3月15日、ヘリコプターから記録された画像によると、全長277mの液化天然ガス(LNG)運搬船が完全に黒焦げになり、船体に2つの大きな穴が開いています。
北極メタガスは、3月初旬のリビア沖での一連の爆発以来、無人の状態で漂流しています。3月15日正午までに、船はマルタ島から南西に約50海里しか離れておらず、近隣諸国を赤色警戒態勢に置きました。
ロシア側は、ウクライナがこの船を攻撃するために無人航空機(ドローン)を使用したと非難しました。アルクティック・メタガスは、西側諸国からの制裁を回避するために石油とガスを輸送することを専門とする「闇の艦隊」に属していると考えられています。危険な状態で漂流している船の発見は、マルタとイタリアの当局を、地域での大規模な環境災害への懸念から、警戒態勢に置きました。

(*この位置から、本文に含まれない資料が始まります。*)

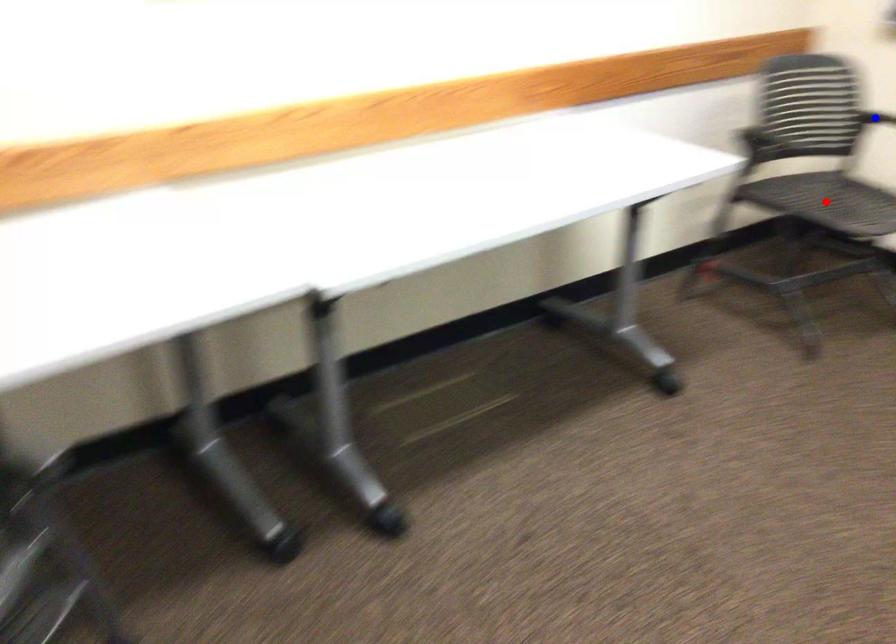
Question: Which of the two points in the image is closer to the camera?

Choices:
 (A) Blue point is closer.
 (B) Red point is closer.

Answer: (B)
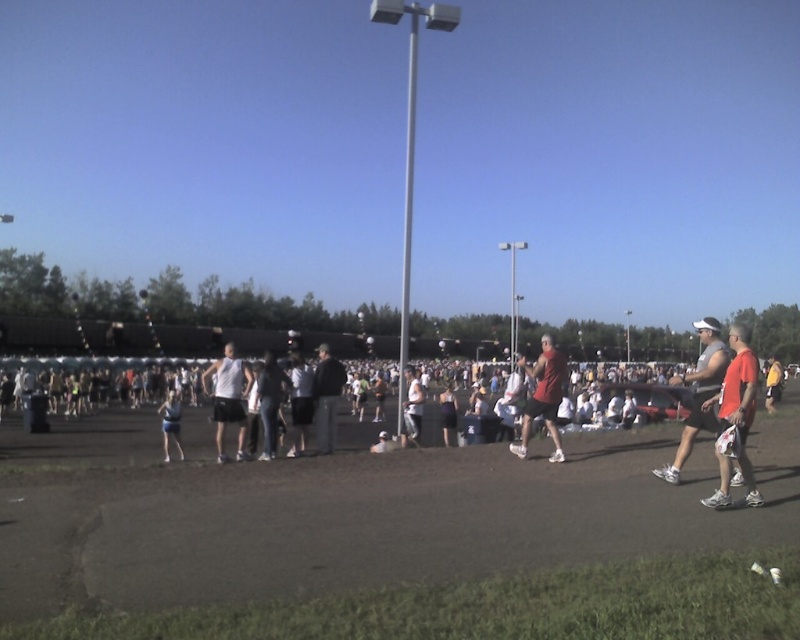
Is red matte shirt at right to the right of white tank top at center from the viewer's perspective?

Correct, you'll find red matte shirt at right to the right of white tank top at center.

Can you confirm if red matte shirt at right is smaller than white tank top at center?

Yes.

Image resolution: width=800 pixels, height=640 pixels. What do you see at coordinates (736, 419) in the screenshot?
I see `red matte shirt at right` at bounding box center [736, 419].

Locate an element on the screen. Image resolution: width=800 pixels, height=640 pixels. red matte shirt at right is located at coordinates (736, 419).

Can you confirm if white matte tank top at center is thinner than yellow fabric shirt at right?

Indeed, white matte tank top at center has a lesser width compared to yellow fabric shirt at right.

Which of these two, white matte tank top at center or yellow fabric shirt at right, stands shorter?

With less height is yellow fabric shirt at right.

This screenshot has width=800, height=640. In order to click on white matte tank top at center in this screenshot , I will do `click(228, 397)`.

At what (x,y) coordinates should I click in order to perform the action: click on white matte tank top at center. Please return your answer as a coordinate pair (x, y). The image size is (800, 640). Looking at the image, I should click on (228, 397).

Is the position of light blue fabric shorts at center more distant than that of dark gray tank top at center?

No, light blue fabric shorts at center is in front of dark gray tank top at center.

Does point (173, 424) come behind point (454, 406)?

No, it is in front of (454, 406).

Where is `light blue fabric shorts at center`? The width and height of the screenshot is (800, 640). light blue fabric shorts at center is located at coordinates [170, 422].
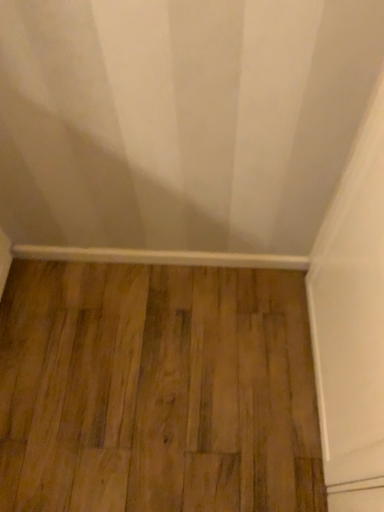
Locate an element on the screen. free location above brown wood flooring at center (from a real-world perspective) is located at coordinates (174, 372).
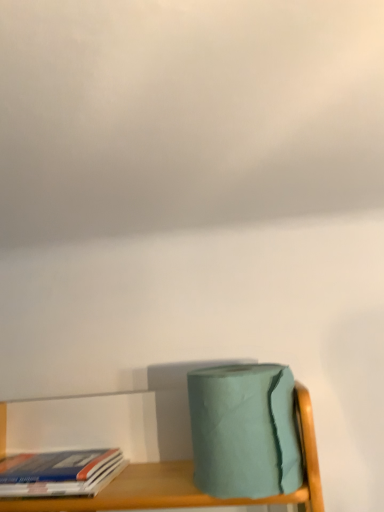
Locate an element on the screen. The width and height of the screenshot is (384, 512). blank space situated above hardcover book at lower left (from a real-world perspective) is located at coordinates (67, 457).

イタリア当局は、船が大量の液化ガスとディーゼル油を運んでいることを確認しました。リビア港湾局から発見されたデータによると、船には約62,000トンのLNGと900トンのディーゼル油が含まれています。世界自然保護基金(WWF)は、この燃料が漏洩した場合、地中海の脆弱な海洋生態系は、恐ろしい破壊力と長期的な汚染に苦しむだろうと警告しています。
「潜在的な油流出は、海洋生物に火災や致命的な寒気団を引き起こす可能性があります」とWWFイタリアの代表者は強調しました。
現在、救助専門家と特殊船が動員され、船の位置が発見された直後に現場に到着しました。地中海でのこの「幽霊船」の出現は、技術的なサルベージの課題であるだけでなく、ブラックリストに載っている輸送船にとって国際的な法的な難題でもあります。すべての努力は、船体の残骸がマルタの領海に近づいたときに2回目の爆発や化学物質の漏洩を引き起こさないようにすることに集中しています。